A última vez que corri trail foi no DUT no início de Setembro. Parece que já foi há uma eternidade e nem chegou a 3 meses. Sei que os meus horários e disponibilidade para treinar vão ser um pouco incertos e por isso o meu lema actual é para descansar tenho tempo. Posso ficar 2, 3 dias sem poder correr nada de significativo (ou mais) por isso cada treino que faço tem de ter intensidade, mesmo que pareça exagerado. Depois posso só voltar a correr quando me sentir bem de novo, sem pressão de planos demasiado rígidos.

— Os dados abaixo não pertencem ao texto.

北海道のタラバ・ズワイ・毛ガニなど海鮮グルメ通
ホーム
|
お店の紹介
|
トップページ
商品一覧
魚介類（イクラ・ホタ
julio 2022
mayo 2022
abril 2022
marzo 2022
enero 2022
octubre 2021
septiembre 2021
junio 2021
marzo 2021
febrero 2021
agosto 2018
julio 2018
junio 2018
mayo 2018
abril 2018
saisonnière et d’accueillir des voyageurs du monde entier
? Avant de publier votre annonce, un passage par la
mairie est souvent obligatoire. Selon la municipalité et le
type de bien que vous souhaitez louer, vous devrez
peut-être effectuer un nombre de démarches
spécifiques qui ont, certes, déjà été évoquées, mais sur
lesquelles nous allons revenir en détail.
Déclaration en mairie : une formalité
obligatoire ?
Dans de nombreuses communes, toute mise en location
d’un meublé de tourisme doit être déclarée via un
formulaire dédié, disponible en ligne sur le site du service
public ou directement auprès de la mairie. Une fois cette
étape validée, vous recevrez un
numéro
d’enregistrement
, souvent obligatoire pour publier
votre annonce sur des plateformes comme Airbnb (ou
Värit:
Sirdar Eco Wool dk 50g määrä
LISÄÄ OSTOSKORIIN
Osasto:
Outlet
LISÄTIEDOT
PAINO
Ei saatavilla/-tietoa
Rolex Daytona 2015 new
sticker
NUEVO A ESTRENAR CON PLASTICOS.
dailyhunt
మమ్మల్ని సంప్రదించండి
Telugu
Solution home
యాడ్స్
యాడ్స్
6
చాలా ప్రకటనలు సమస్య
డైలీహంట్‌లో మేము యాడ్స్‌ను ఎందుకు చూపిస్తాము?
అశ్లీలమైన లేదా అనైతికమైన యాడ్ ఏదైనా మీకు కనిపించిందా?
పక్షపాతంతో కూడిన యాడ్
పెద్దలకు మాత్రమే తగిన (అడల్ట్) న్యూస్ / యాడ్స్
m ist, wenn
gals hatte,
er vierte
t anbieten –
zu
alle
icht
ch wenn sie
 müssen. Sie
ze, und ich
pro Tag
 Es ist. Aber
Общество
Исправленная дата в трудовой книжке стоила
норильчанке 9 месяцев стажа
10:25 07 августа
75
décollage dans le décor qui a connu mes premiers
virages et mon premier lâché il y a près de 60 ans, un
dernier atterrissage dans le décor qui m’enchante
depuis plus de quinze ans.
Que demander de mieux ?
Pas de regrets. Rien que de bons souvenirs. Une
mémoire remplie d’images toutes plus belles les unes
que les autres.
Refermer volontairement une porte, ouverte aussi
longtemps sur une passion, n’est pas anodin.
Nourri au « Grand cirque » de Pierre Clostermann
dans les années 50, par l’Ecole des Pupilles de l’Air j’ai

Fui determinado a correr a maior parte das subidas a não ser que ficasse demasiado estoirado a meio ou que fosse mesmo “rampa” a pique. Mudança de paradigma, pois nos treinos pré-Setembro fui sempre a treinar para aguentar 80km e defender-me e andava quase todas as subidas. A experiência do DUT deu-me confiança que posso aplicar as intensidades dos treinos para Málaga no trail e testá-las já em Março nos Trilhos do Paleozóico. O degrau a subir neste ciclo é correr em mais subidas e ir em regimes mais elevados, procurando recuperar nas descidas e no plano. O resultado foi um pace por km bastante mais rápido do que o meu habitual nestes terrenos,

O percurso em si foi muito bom, nunca o tinha feito e foi um boa surpresa, excepto um erro grave que abomino, a certa altura o gps mandou-me direito a um muro de propriedade privada! ODEIO QUE FAÇAM ISSO! Eu não vou saltar muros de propriedades privadas para correr trail. Ainda por cima era um disparate, para fazer 1km e pouco, tive de fazer meia volta e voltar a apanhar o trilho mais à frente. Tirando este detalhe, adorei a parte final, pelo Castelo de Sintra. Temos tanta sorte, Sintra é tão inacreditável, ainda mais num dia que noutros contextos é triste, soturno, frio, escuro… ali encaixa na perfeição. Deve ser o sítio mais romântico e misterioso de Portugal. Senti-me um pouco como num video game do Super Mário ou do Sonic, um de plataformas, com os turistas a ver-me passar a correr ali por aqueles single tracks, escadas, muralhas… enfim, um dos runs mais bonitos que já fiz.

Para além do pace, fiz bons resultados em segmentos e isto num long run de 28k. Fiquei no top 10 em três e perto de nomes que conheço de seguir as provas, o strava, grupos de corrida no facebook. Foi uma bela surpresa.

treino3

Acabei com as pernas feitas num oito, ainda não estou em forma e sei que na parte final me fui abaixo. Primeiro, o track dizia 950m de acumulado mas acabei por fazer +1300m o que foi inesperado nos últimos km. Também me sinto muito cansado, mas no resto, nas sensações do corpo, correu bem. Agora preciso de recuperar e ver se este tornozelo amanhã não está pior.